The second part of The Didache is the most intriguing, though, as it affirms our current liturgical rites and practices through a description of their ancient antecedents. Of course, liturgical forms have developed over the centuries. But the kernel of the essential nature of Catholic Christian liturgy is beautifully portrayed in this fascinating early catechism.
For example, The Didache teaches that baptism shall be in “living water” if available. If not, the instruction continues, “then pour water on the head three times in the name of the Father and Son and Holy Spirit.” Settling a later dispute among some Christian traditions, baptism by pouring water was already practiced while some apostles were possibly still living.
While the Liturgy of the Eucharist has changed significantly from the prescribed prayers in The Didache, we can see the church’s understanding of the theology of the Eucharist in these early years. “Concerning the cup,” pray, “We give you thanks, our Father, for the holy vine of David your servant, which you have made known to us through Jesus, your son.” Unity and catholicity are strongly affirmed in the prayers over the bread. As to the “broken bread,” you should pray in part, “Just as this broken bread was scattered upon the mountains and then was gathered together and became one, so may your church be gathered together from the ends of the earth into your kingdom.”
At the conclusion of the Eucharistic feast is a prayer that echoes in the Eucharistic prayers that we use today: “Remember your church, Lord, to deliver it from evil and to make it perfect in your love; and gather it … from the four winds into your kingdom, which you have prepared for it.”
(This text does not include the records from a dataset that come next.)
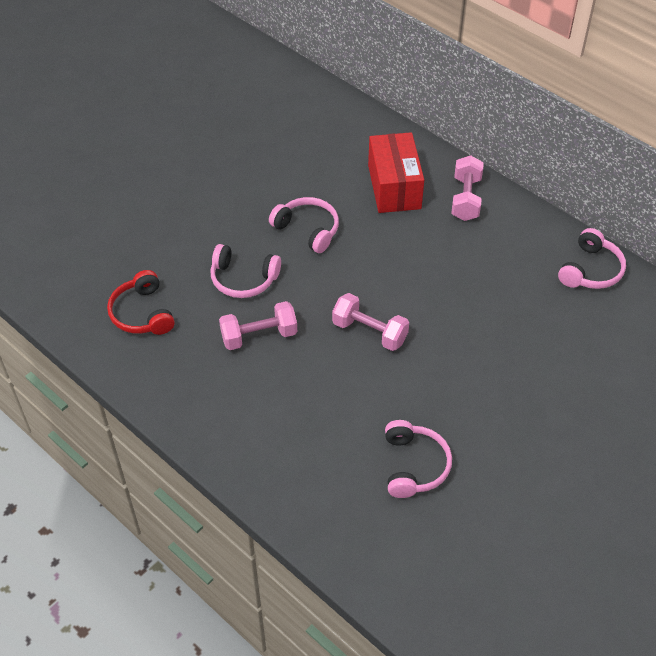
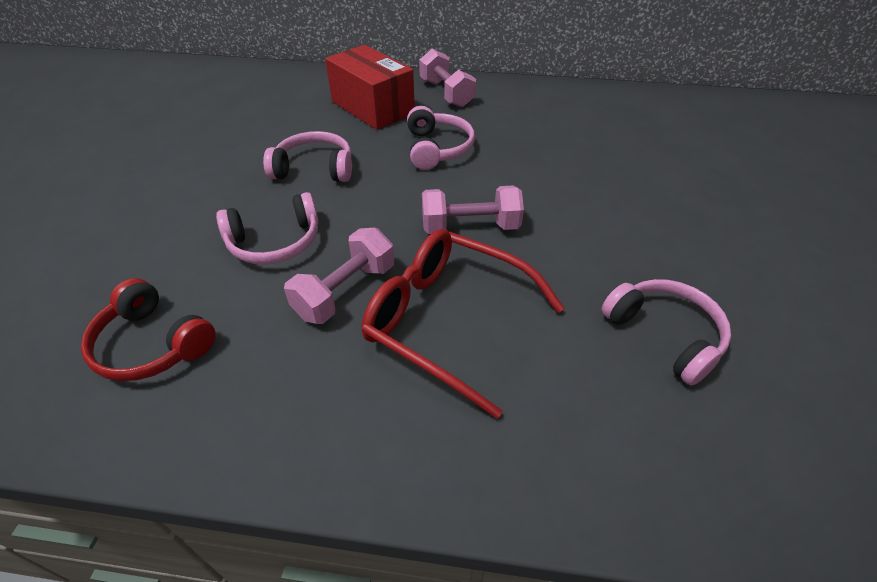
camera: 35 degrees left, 5 degrees down
pink headphones [558,228,626,289] -> pink headphones moved to [407,106,475,170]
none -> red glasses [362,229,564,419]

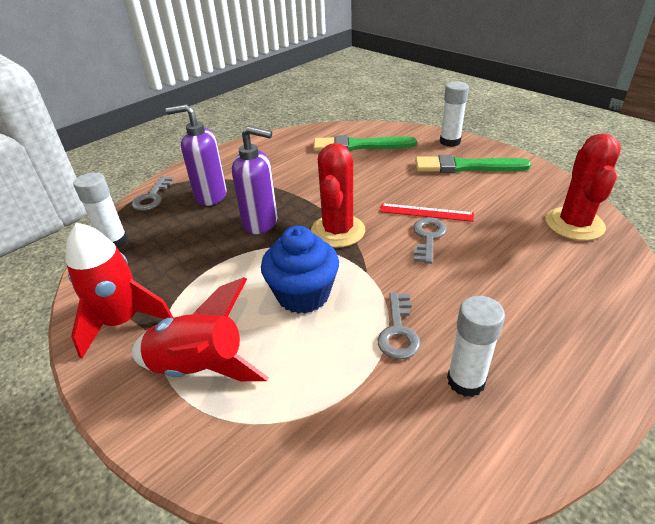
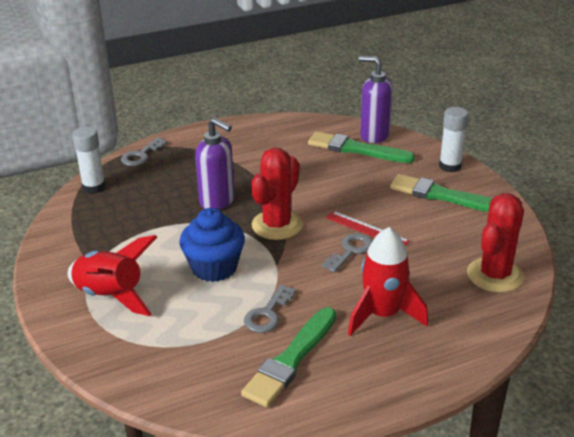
camera: 20 degrees right, 5 degrees down
red rocket [65,223,173,359] -> red rocket moved to [348,227,428,336]
purple soap dispenser [166,104,227,206] -> purple soap dispenser moved to [359,56,393,143]
white glue stick [447,296,505,397] -> green brush [241,307,336,407]

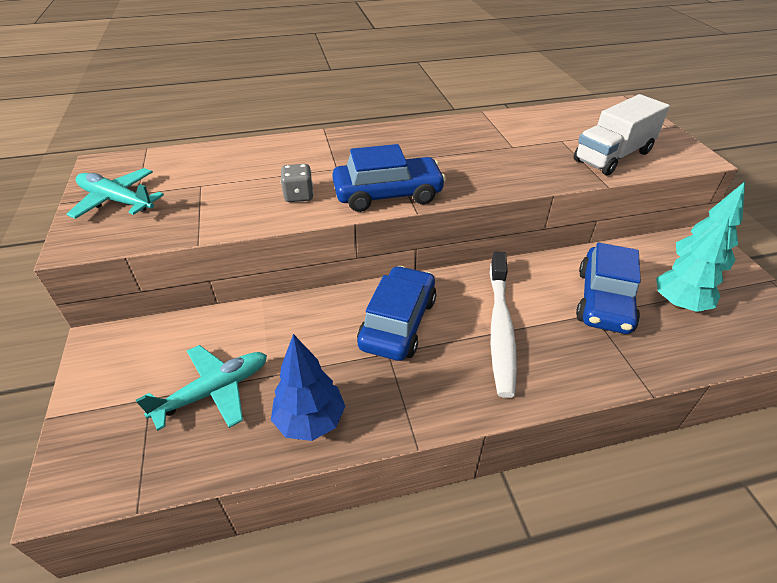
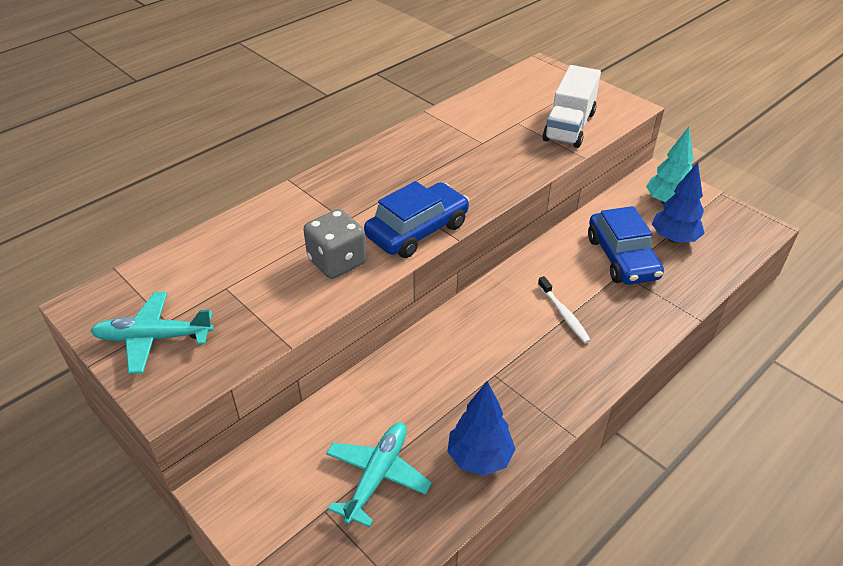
camera: 30 degrees left, 0 degrees up
grey dice [280,164,313,202] -> grey dice [303,209,367,279], size x1.57
blue car [357,266,436,361] -> none
white toothbrush [490,251,517,398] -> white toothbrush [538,276,591,344], size x0.54
turquoise tree [656,217,729,312] -> blue tree [652,162,705,243]

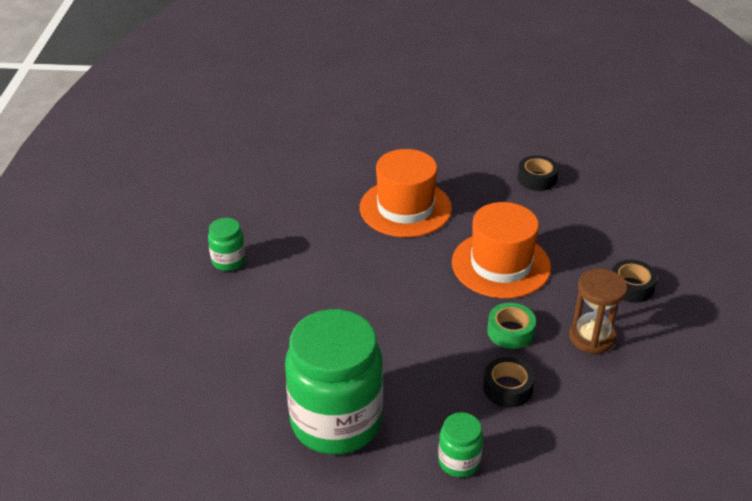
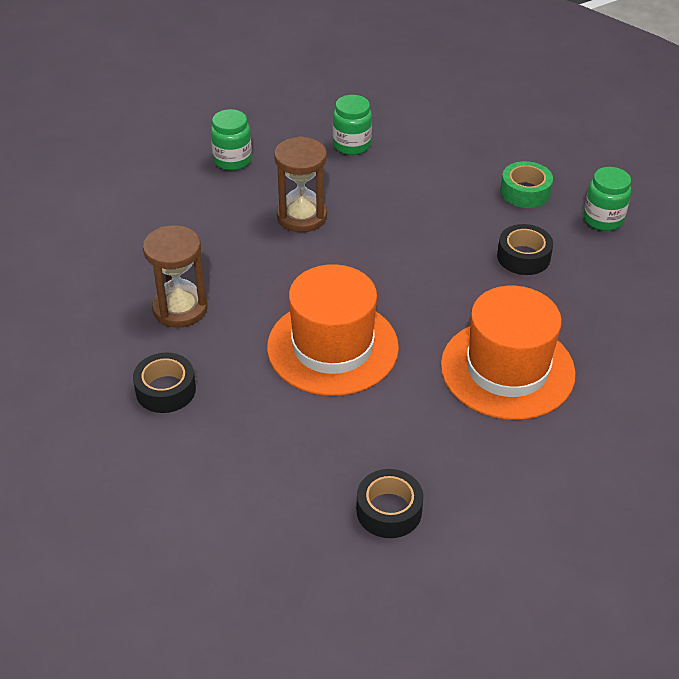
camera: 145 degrees right, 5 degrees up
green jar [285,309,383,455] -> green jar [333,95,372,155], size x0.44
black tape [483,357,535,407] -> black tape moved to [497,224,553,275]
green tape [487,303,536,349] -> green tape moved to [500,161,553,208]
none -> brown hourglass [274,136,327,232]

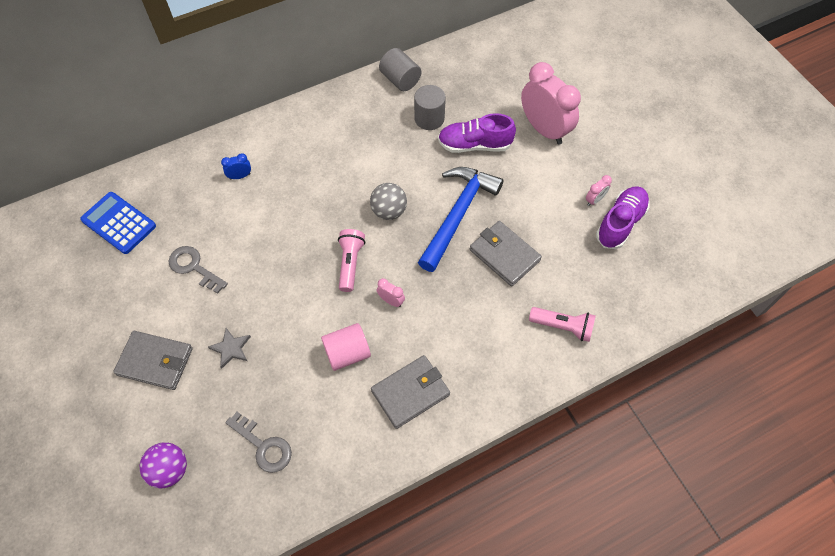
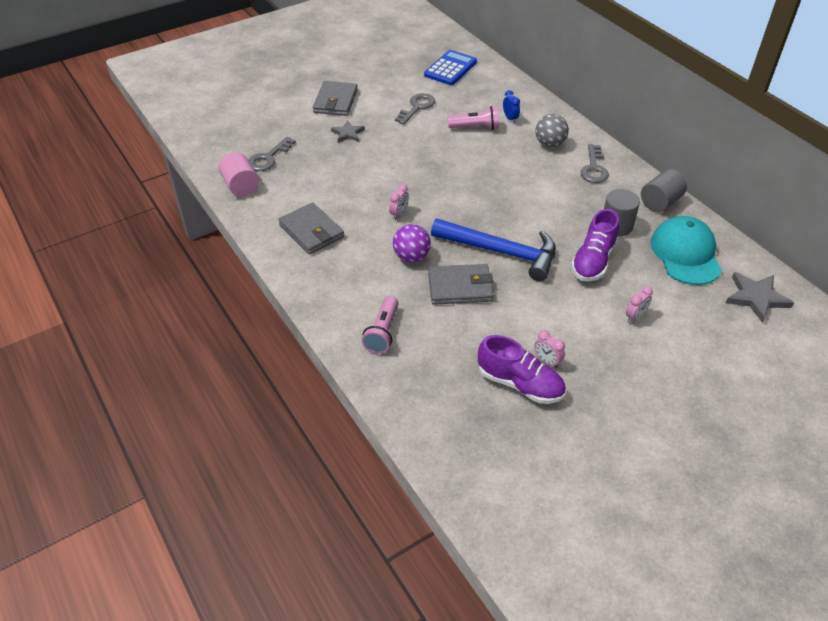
camera: 85 degrees right, 15 degrees down
purple ball [140,442,187,489] -> purple ball moved to [393,224,431,262]
pink cylinder [321,323,371,371] -> pink cylinder moved to [219,152,259,196]
pink flashlight [338,229,365,292] -> pink flashlight moved to [448,106,499,130]
grey ball [370,183,407,220] -> grey ball moved to [536,114,569,147]
purple shoe [438,113,516,153] -> purple shoe turned 150 degrees counterclockwise [571,209,619,282]
grey wallet [470,221,542,286] -> grey wallet turned 45 degrees clockwise [428,264,494,305]
pink clock [521,62,581,145] -> pink clock [626,286,653,323], size x0.41
none -> grey key [580,144,609,183]
none -> turquoise cap [651,216,722,285]
none -> grey star [726,272,794,323]

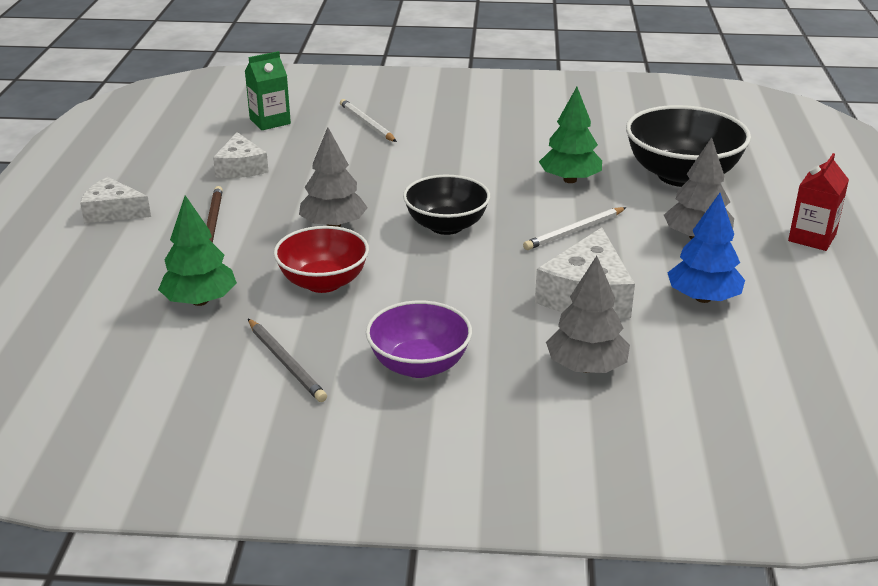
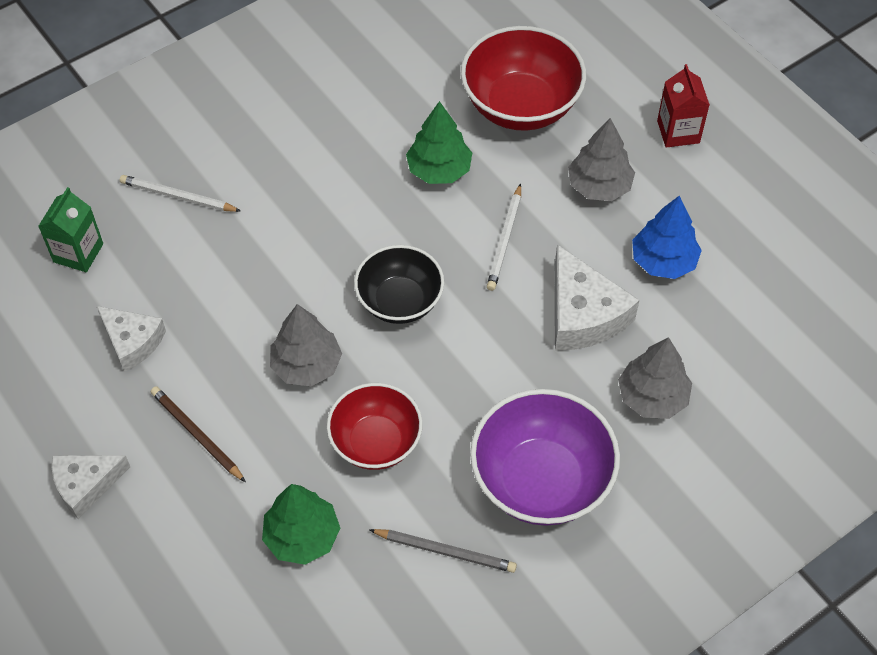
camera: 40 degrees left, 25 degrees up
purple bowl [366,300,472,378] -> purple bowl [470,389,620,526], size x1.51
black bowl [626,105,751,187] -> red bowl [461,26,586,131]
The Didache then instructs its reader to test the authenticity of alleged or purported Christian teachers by the canon of these prayers and liturgical rites. In other words, we already see the development of an authoritative tradition, handed down by the Apostles to the first generation of Christian leaders. This living tradition, long before a canon of Scripture was closed or even contemplated, is the church’s authoritative voice in antiquity. And continuity with the tradition was the test of orthodoxy and sound practice.
Through the centuries, the church has maintained this model of developing authority, found already in the first century. The authoritative voice of the church is not reduced to Scripture alone, but rather Scripture as read in the church through its vibrant, life-giving tradition.
As a convert to the Catholic Church from a tradition that claims to have “restored” the church of the first century, my faith journey was substantially guided by The Didache, along with other contemporary documents known as the “Apostolic Fathers.” Here I discovered the form of liturgy, prayer, authority and tradition that was never taught to me in my evangelical seminary. The Didache is a refreshing reminder that the practices of the Catholic Church today are in remarkable continuity with that of the earliest Christians, including those who were taught directly from the Twelve, themselves.
The early church is the Catholic Church. The Didache is the locus classicus of that important truth.
Kenneth Craycraft is an associate professor of moral theology at Mount St. Mary's Seminary and School of Theology in Cincinnati.